Puis reviennent les saisons des montées des eaux,
Et le long des rives de la Marne, s’emportent, conjugués,
Les limons ancestraux de mes enfances — vers la mer.
Lavage de mon corps, au fond, comme un galet poli
Par les éthers de terres épurées.
S’assoupissent de sirupeux et paresseux méandres sinueux, lorsque la marée, fatiguée de jouer avec les roseaux de la terre-haute, s’en retourne faire par le fond la sieste. Les oies s’ébattent dans les herbes à la recherche de quelques gastéropodes. Des odeurs de fumée résineuse venues de l’autre rive nous parviennent, avec quelques éclats de rire.
D’un lys empesé de pollen cramoisi s’échappent deux chrysopes ébouriffées d’antennes. L’une se pose délicatement sur la lampe en acier la plus proche et, à l’aide d’une gracile mais aiguisée mandibule, se nettoie – ô combien méticuleusement – la parabole. La seconde, adoratrice de lumière, s’envole vers la fenêtre où les reflets de janvier et de son soleil à travers les nuages irisent la condensation. Elle s’y pose et observe le dehors.
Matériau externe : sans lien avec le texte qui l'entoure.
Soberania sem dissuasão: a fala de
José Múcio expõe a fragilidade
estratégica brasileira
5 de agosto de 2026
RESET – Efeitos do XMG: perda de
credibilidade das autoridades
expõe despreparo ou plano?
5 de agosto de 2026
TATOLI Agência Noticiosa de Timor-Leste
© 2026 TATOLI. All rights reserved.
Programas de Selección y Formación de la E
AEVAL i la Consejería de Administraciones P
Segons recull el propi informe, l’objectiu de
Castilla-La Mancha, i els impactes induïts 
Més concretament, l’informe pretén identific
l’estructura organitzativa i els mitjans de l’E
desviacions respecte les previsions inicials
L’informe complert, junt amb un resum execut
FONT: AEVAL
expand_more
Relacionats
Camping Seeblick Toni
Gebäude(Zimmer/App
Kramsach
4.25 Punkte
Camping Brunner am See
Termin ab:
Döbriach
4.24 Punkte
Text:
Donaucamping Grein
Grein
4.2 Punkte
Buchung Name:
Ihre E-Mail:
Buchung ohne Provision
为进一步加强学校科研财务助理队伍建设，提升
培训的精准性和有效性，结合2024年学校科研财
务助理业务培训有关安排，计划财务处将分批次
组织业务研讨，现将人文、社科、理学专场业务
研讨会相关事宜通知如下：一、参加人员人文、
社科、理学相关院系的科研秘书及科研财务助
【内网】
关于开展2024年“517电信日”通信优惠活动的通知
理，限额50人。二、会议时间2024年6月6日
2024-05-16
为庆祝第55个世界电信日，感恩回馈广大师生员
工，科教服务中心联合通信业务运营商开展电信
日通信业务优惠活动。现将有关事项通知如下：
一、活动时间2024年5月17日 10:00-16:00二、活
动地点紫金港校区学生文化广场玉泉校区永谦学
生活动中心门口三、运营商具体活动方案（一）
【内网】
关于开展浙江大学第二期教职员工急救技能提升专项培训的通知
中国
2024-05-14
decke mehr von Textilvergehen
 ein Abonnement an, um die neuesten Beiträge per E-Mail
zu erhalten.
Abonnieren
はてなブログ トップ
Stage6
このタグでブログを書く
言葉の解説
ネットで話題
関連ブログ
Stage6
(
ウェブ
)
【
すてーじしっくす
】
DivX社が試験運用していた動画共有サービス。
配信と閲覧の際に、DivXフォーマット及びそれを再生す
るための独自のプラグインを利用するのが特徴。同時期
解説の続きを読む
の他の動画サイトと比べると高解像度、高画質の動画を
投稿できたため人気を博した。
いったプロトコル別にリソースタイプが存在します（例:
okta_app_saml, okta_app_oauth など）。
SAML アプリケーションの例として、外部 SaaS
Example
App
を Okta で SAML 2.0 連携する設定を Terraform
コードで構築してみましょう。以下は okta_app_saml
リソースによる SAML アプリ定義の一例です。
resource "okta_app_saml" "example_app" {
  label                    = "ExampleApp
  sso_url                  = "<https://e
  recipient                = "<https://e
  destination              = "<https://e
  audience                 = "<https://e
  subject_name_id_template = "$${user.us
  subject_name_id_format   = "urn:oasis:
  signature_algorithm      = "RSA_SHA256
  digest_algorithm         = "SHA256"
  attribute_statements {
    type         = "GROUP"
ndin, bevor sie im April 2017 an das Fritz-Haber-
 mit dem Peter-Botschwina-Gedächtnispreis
Sleeping fossils, on the banks of the chalk cliffs
Scrapes of pierced pyrite
Moving sea, returning tides
Waiting.
Une zygène aux ailes empesées de poudres vermillon s’envole silencieusement par un zellige inachevé. Le soleil n’est pas encore très haut, et le frais monte des jardins en contrebas. Une fine brume s’échappe rythmiquement des asperseurs à balancier en laiton, avec de petits bruits secs. Les grandes palmes ne portent pas encore de fleurs, seulement des bourgeons dont l’odeur douceâtre semble attirer l’insecte, qui s’y pose et y restera, attendant le réchauffement des allées alentours par les Astres du jour nouveau, les deux soleils jumeaux, et leurs couleurs sans pareilles. Des plates-bandes et des haies du jardin, le murmure de la ville est presque absent.